Nicolas Mayer-Rossignol n’était
pas à Val-de-Reuil par hasard. C’est peut-être là qu’il aura planté les
premiers jalons — même s’il n’est pas objectivement favori — d’un leadership PS
placé sous le signe à la fois d’une modernité nécessaire et d’une histoire
assumée depuis que Jaurès est devenu la figure de proue d’un socialisme plaçant
le citoyen instruit à la base de tout le processus démocratique. Il n’était pas
venu à Val-de-Reuil pour rejouer le débat de la veille qui l’a vu s’opposer à Hélène
Geoffroy (maire de Vaux-en-Velin) et Olivier Faure, député, sur les antennes de «
France Info » et dont les commentaires ne retiennent que la question suivante :
« alors, NUPES ou pas NUPES ? » L’étape de Val-de-Reuil n’était rien d’autre
qu’un signe d’amitié et de ferveur militante et c’est toujours bon à prendre
car ça ne court plus les rues. Le maire de Rouen (ancien président du conseil régional)
a construit sa démonstration sur une évidence : le socialisme du
quotidien, dans les villes, les départements et les régions que le PS dirige.
Un socialisme que les rapports de force pourraient d’ailleurs mettre en péril
en 2026 quand LFI ou les écologistes voudront — c’est la logique de la vie
politique — l’inverser à leur avantage même si ces mouvements connaissent aussi bien des turbulences.

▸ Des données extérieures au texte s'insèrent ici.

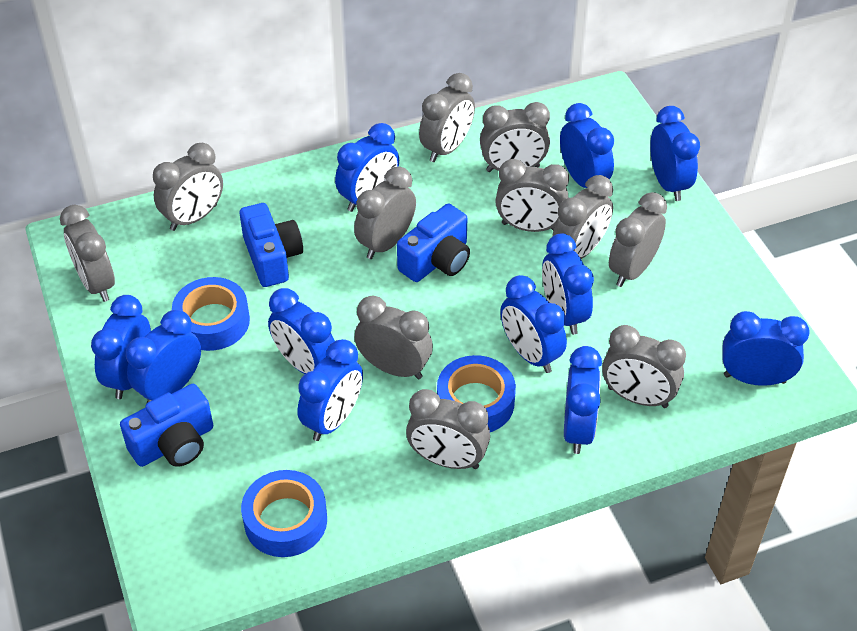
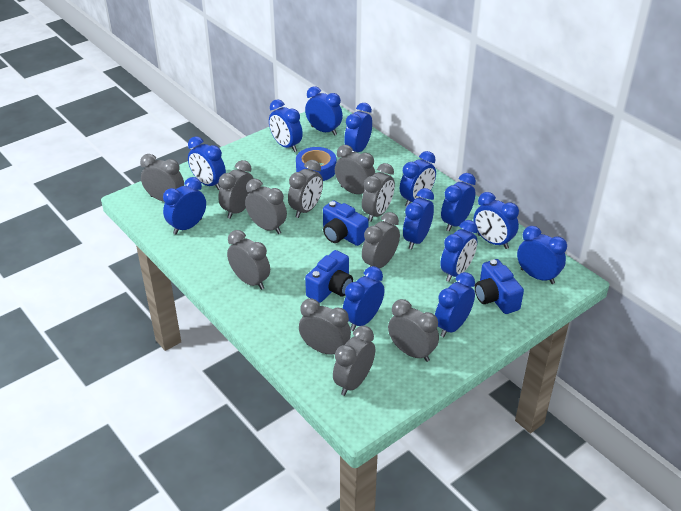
blue clock: [91,295,151,399] [125,310,201,403] [268,288,335,374] [297,339,363,441] [335,123,399,212] [500,275,567,373] [542,233,594,335] [560,103,614,188] [564,346,602,454] [650,106,700,201] [722,311,810,386] = 11 -> [163,177,206,234] [188,136,226,190] [269,99,303,152] [305,86,343,136] [343,266,384,331] [344,103,372,152] [400,151,436,207] [403,188,434,249] [435,272,475,337] [440,220,478,282] [441,173,476,231] [473,192,519,249] [517,226,567,284] = 13
blue tape: [172,277,250,351] [241,470,327,557] [437,355,516,432] = 3 -> [296,147,336,181] = 1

D’ici là, il faudra lutter
sur tous les fronts : l’union des socialistes d’abord et l’union de la gauche
ensuite, la lutte farouche contre l’extrême-droite devenue plus que menaçante
et aux portes du pouvoir d’état en France et ailleurs en Europe, la résistance à
toutes les remises en cause des acquis obtenus de haute lutte depuis 1945, et
notamment l’âge de la retraite, sans oublier le B-A-BA de l’action :
recruter et former les militants, les cadres et les futurs élus aptes à porter
haut le drapeau d’une gauche passée tout près de l’enterrement de première
classe. Comme l’a bien dit NMR : n’est pas Mitterrand qui veut.
Mais le temps presse. Les 12
et 19 janvier, les adhérents d’un PS déserté (on parle de 20 000 membres quand
on en a compté 200 000) vont devoir choisir celui ou celle qui défendra leur
programme et leurs idées…neuves. Depuis le revenu universel de Benoît Hamon,
quel projet original a été proposé aux Français(e)s par le parti socialiste ?
La réponse est dans la question et quel que soit le (ou la) futur(e) premier(e)
secrétaire, il lui faudra se retrousser les manches et faire preuve d’imagination.